- Reading passage
++++++++++++++++++++
Pop quiz: what music and movie downloading app is installed on over one third of the world's computers, according to a new report from Digital Music News and media tracking specialist BigChampagne? The answer isn't iTunes, nor is it any other DRM-encumbered media program that has been blessed by Big Content. The answer is LimeWire*, with a presence on an estimated 36.4 percent of the world's PCs.
[Ed: Further review of the raw data shows that the press release was wrong, and that LimeWire's installed base is much less than 36.4 percent. However, the report still puts the total installed base of P2P file-sharing software at 35.4 percent, so this article's conclusions still stand, albeit with respect to the general darknet instead of LimeWire in specific. See "Update II" below for more.]
Clearly, the so-called "darknet" remains far and away the world's leading provider of online media content, drowning legit download services in a flood of "free." This data also should give the major labels pause in their ongoing attempts to convince Apple that $0.99 per song is way too cheap.
The labels may be tempted to take comfort in the report's other finding that, as prevalent as LimeWire is, its uptake has been virtually flat over the past year. But a recent report on nighttime P2P traffic levels found Bittorrent to be the dominant P2P protocol, suggesting that either BT clients are even more popular than the already ubiquitous LimeWire application, or that BT users download more and/or larger files.
++++++++++++++++++++
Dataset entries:
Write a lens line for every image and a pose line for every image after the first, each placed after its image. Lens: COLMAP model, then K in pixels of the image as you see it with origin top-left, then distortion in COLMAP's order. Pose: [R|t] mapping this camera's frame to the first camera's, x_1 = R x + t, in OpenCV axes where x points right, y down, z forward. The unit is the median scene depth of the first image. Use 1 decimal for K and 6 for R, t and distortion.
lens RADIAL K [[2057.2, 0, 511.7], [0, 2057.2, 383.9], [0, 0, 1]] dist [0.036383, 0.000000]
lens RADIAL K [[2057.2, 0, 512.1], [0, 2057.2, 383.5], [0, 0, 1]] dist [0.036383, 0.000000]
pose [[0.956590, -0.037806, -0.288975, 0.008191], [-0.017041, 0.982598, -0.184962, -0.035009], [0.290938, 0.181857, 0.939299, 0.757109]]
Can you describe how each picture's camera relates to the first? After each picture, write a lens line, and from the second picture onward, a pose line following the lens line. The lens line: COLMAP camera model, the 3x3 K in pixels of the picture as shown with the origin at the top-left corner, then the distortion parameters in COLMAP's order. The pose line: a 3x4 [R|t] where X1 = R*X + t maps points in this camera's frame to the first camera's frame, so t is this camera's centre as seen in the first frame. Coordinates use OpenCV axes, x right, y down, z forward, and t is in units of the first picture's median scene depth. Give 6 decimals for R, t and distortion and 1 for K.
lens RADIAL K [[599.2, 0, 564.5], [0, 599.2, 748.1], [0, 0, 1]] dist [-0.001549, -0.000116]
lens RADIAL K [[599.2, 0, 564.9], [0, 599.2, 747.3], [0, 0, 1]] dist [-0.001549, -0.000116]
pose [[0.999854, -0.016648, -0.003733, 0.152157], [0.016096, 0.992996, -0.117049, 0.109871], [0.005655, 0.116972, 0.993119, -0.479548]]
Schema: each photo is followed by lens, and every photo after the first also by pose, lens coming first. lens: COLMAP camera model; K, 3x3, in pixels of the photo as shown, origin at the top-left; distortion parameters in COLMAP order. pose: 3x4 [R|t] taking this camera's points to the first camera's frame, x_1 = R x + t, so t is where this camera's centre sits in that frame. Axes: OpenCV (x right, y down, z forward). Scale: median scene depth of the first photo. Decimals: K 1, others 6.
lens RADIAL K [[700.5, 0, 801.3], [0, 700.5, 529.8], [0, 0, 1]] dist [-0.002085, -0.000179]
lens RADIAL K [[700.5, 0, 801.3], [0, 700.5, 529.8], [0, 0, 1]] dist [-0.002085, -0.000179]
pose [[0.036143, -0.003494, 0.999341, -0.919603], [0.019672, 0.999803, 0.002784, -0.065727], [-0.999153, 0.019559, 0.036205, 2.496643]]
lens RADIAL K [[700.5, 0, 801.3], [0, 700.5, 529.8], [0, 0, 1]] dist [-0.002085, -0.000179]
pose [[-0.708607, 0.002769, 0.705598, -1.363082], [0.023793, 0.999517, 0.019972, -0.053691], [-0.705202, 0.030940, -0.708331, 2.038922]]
++++++++++++++++++++
- Activity
Translate this sentence from the article on file-sharing software into Spanish: "This data also should give the major labels pause in their ongoing attempts to convince Apple that $0.99 per song is way too cheap."

- Answer section
Estos datos también deberían hacer reflexionar a las grandes discográficas en sus continuos intentos de convencer a Apple de que 0,99 dólares por canción es demasiado barato.